Today's effort: Locking Down the DeepSeek Local AI Inference Stack


There is a particular kind of discipline required to build a Linux distribution entirely from source. No package manager catching your mistakes. No upstream maintainer absorbing your dependency hell. No distro-provided defaults softening the edges of your decisions. Every library, every daemon, every PAM module — you chose it, you compiled it, you wired it in yourself. If it breaks, that is on you. If it works, you know exactly why.

SableLinux is that kind of project. It began as a Linux From Scratch 12.4-systemd base and has grown, methodically, into a fully operational security research and AI inference platform. This post is a status update on where the project stands today, followed by a detailed walkthrough of an important piece of work we completed this week: a thorough security audit of our local AI inference stack, and the hardening measures we implemented as a result.


What SableLinux Is

SableLinux is not a hobbyist distro experiment. It is a commercial-track product being built toward acquisition. The target audience is advanced users — penetration testers, red teamers, security researchers, and AI engineers who want a system that gets out of their way and gives them the raw capability they need without the overhead of a general-purpose distro making decisions for them.

The hardware it runs on is worth describing because it shapes every build decision. The primary machine is an Intel Core Ultra 5 245K paired with an AMD RX 9070 XT — Navi48, RDNA4 architecture, gfx1201, 16GB of GDDR6 VRAM. That GPU is the centerpiece of the AI inference capability and is still bleeding-edge enough that firmware and driver support requires careful attention. 32GB of DDR5 RAM. NVMe storage. No SATA ports on the motherboard.

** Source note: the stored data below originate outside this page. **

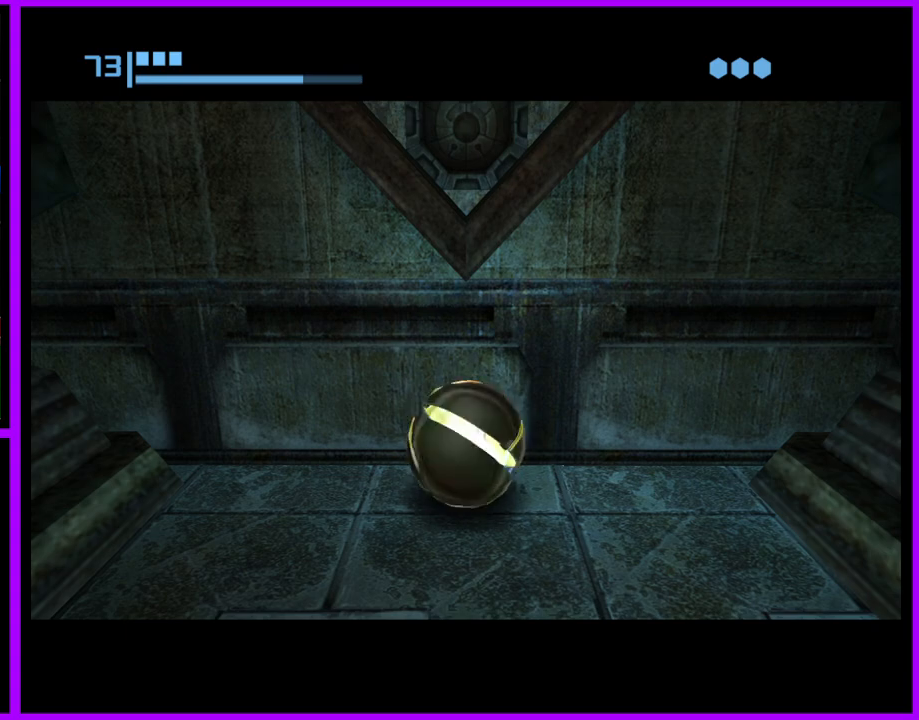
{"buttons": [], "left_stick": "left", "right_stick": "center", "events": []}
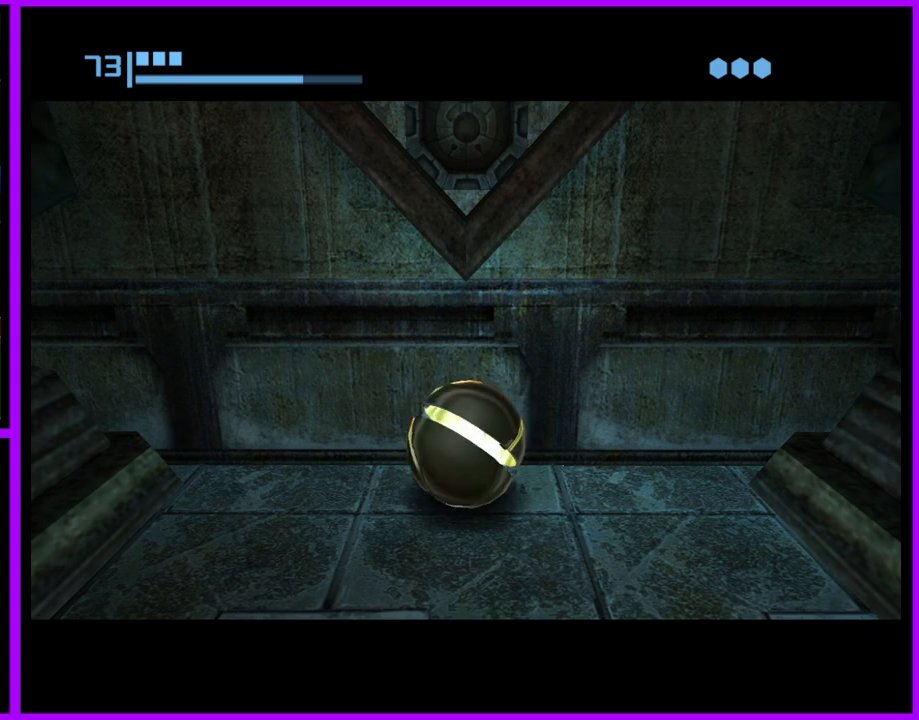
{"buttons": [], "left_stick": "left", "right_stick": "center", "events": []}
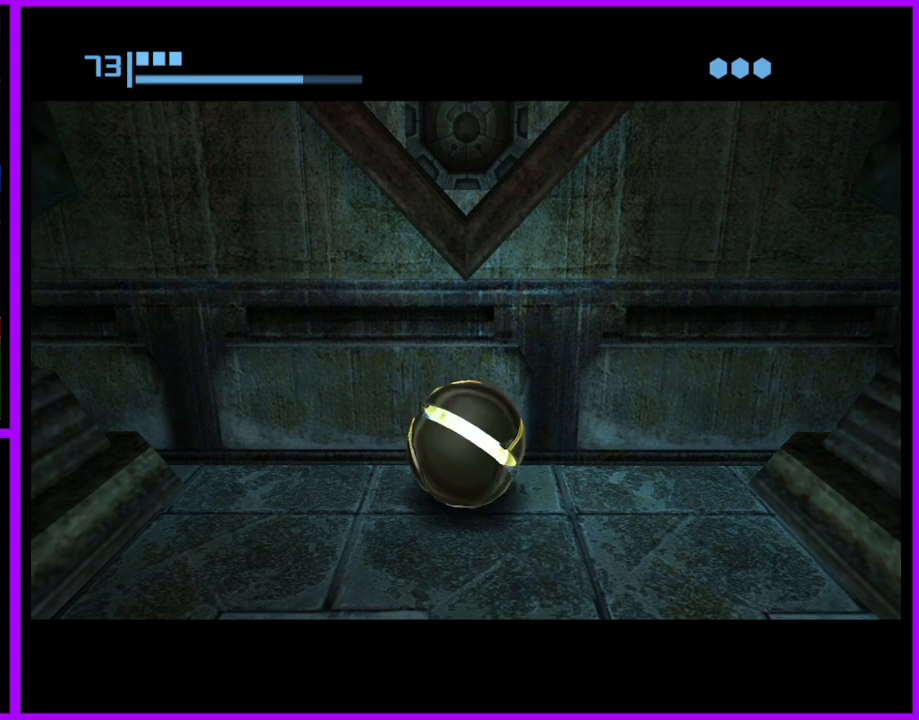
{"buttons": [], "left_stick": "left", "right_stick": "center", "events": []}
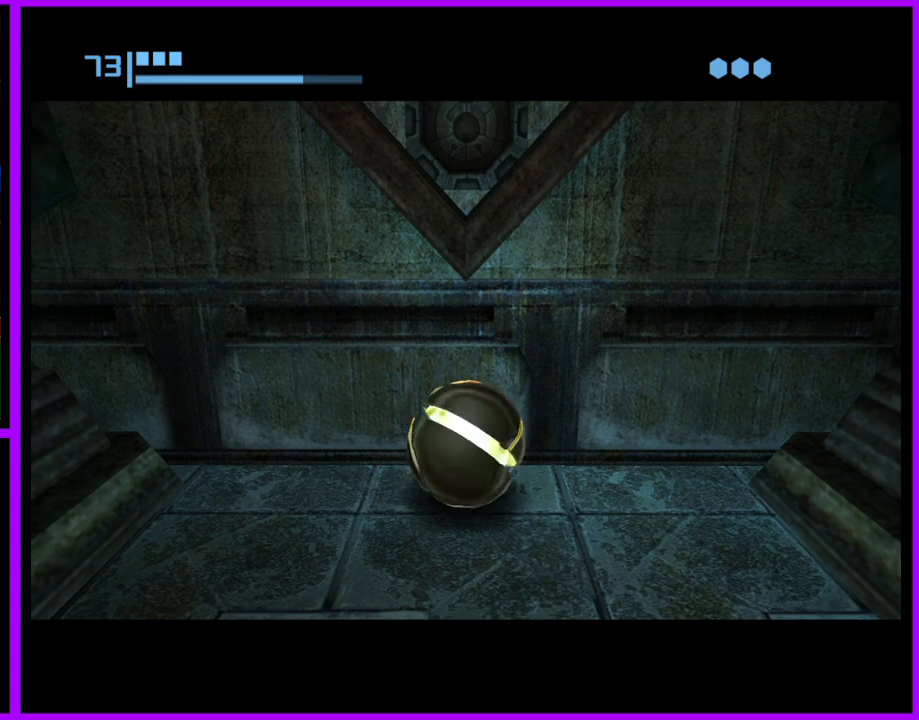
{"buttons": [], "left_stick": "left", "right_stick": "center", "events": []}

Everything is fast by design.

The desktop environment is Sway 1.10, permanently. An earlier attempt at KDE Plasma ended in a documented failure that now lives in the BUILDLOG as a cautionary appendix. Sway on Wayland, foot terminal, tmux, waybar with a dark purple theme. Minimal, composable, fast.


Current System State

As of today, SableLinux is a fully operational primary development machine. It boots from NVMe into Sway. Firefox runs with full audio via PipeWire. WireGuard VPN tunnels to a Linode exit node in São Paulo. QEMU/KVM is built and running with five VM disk images available — Windows, Kali, BlackArch, Ubuntu, Alpine.

The security and penetration testing stack is substantially complete. libpcap, tcpdump, nmap, Wireshark (tshark CLI), Metasploit 6.4, sqlmap, ffuf, gobuster, nikto, socat, masscan, aircrack-ng, hcxdumptool, hcxtools, hashcat. For binary analysis and reverse engineering: gdb with pwndbg, pwntools, ROPgadget, radare2, binwalk, Ghidra 11.3.1. The RE GUI stack is pending stable XWayland integration, but headless Ghidra works cleanly.

The AI inference stack is what we want to focus on in this post, because it represents a significant capability milestone and because the security work we did around it this week is directly relevant to anyone running local LLM inference on a security-focused machine.


The Local Inference Stack

ROCm on RDNA4 was a long-fought battle. A full TheRock source build — AMD's unified ROCm build system — hit out-of-memory errors on 32GB RAM during the amd-llvm compilation phase regardless of job count. The OOM killer terminated the build every time. So we took an alternative approach: extract ROCm 7.2.2 directly from AMD's official Ubuntu 24.04 .deb packages using dpkg-deb, fix the RPATHs with patchelf, and drop the result into /opt/rocm-7.2.2. This works cleanly because SableLinux's glibc is newer than Ubuntu 24.04's, so forward-compatibility runs in our favor.

llama.cpp was then built from source with the HIP backend targeting gfx1201. One non-obvious wrinkle: rocm_agent_enumerator misreports the RX 9070 XT as gfx1200 rather than gfx1201. The fix is an environment variable — HSA_OVERRIDE_GFX_VERSION=12.0.1 — set in the systemd service unit. With that in place, the GPU is correctly targeted and inference runs on hardware.

The model stack is two GGUF files in /opt/models/: DeepSeek-R1-Distill-Qwen-14B quantized at Q4_K_M, and Llama-3.2-1B-Instruct at the same quantization. The 14B DeepSeek model is the workhorse. It runs as a persistent server via a systemd service unit (llama-server.service) that starts at boot and exposes a local completion API on port 8080.

Interaction happens through two interfaces. sable-ai is an interactive wrapper around llama-cli for quick local conversations. ds is a Python script that POSTs to the llama-server HTTP API and prints the response to stdout, with an optional --think flag that surfaces the model's reasoning chain before the final answer. Both are installed to /usr/local/bin.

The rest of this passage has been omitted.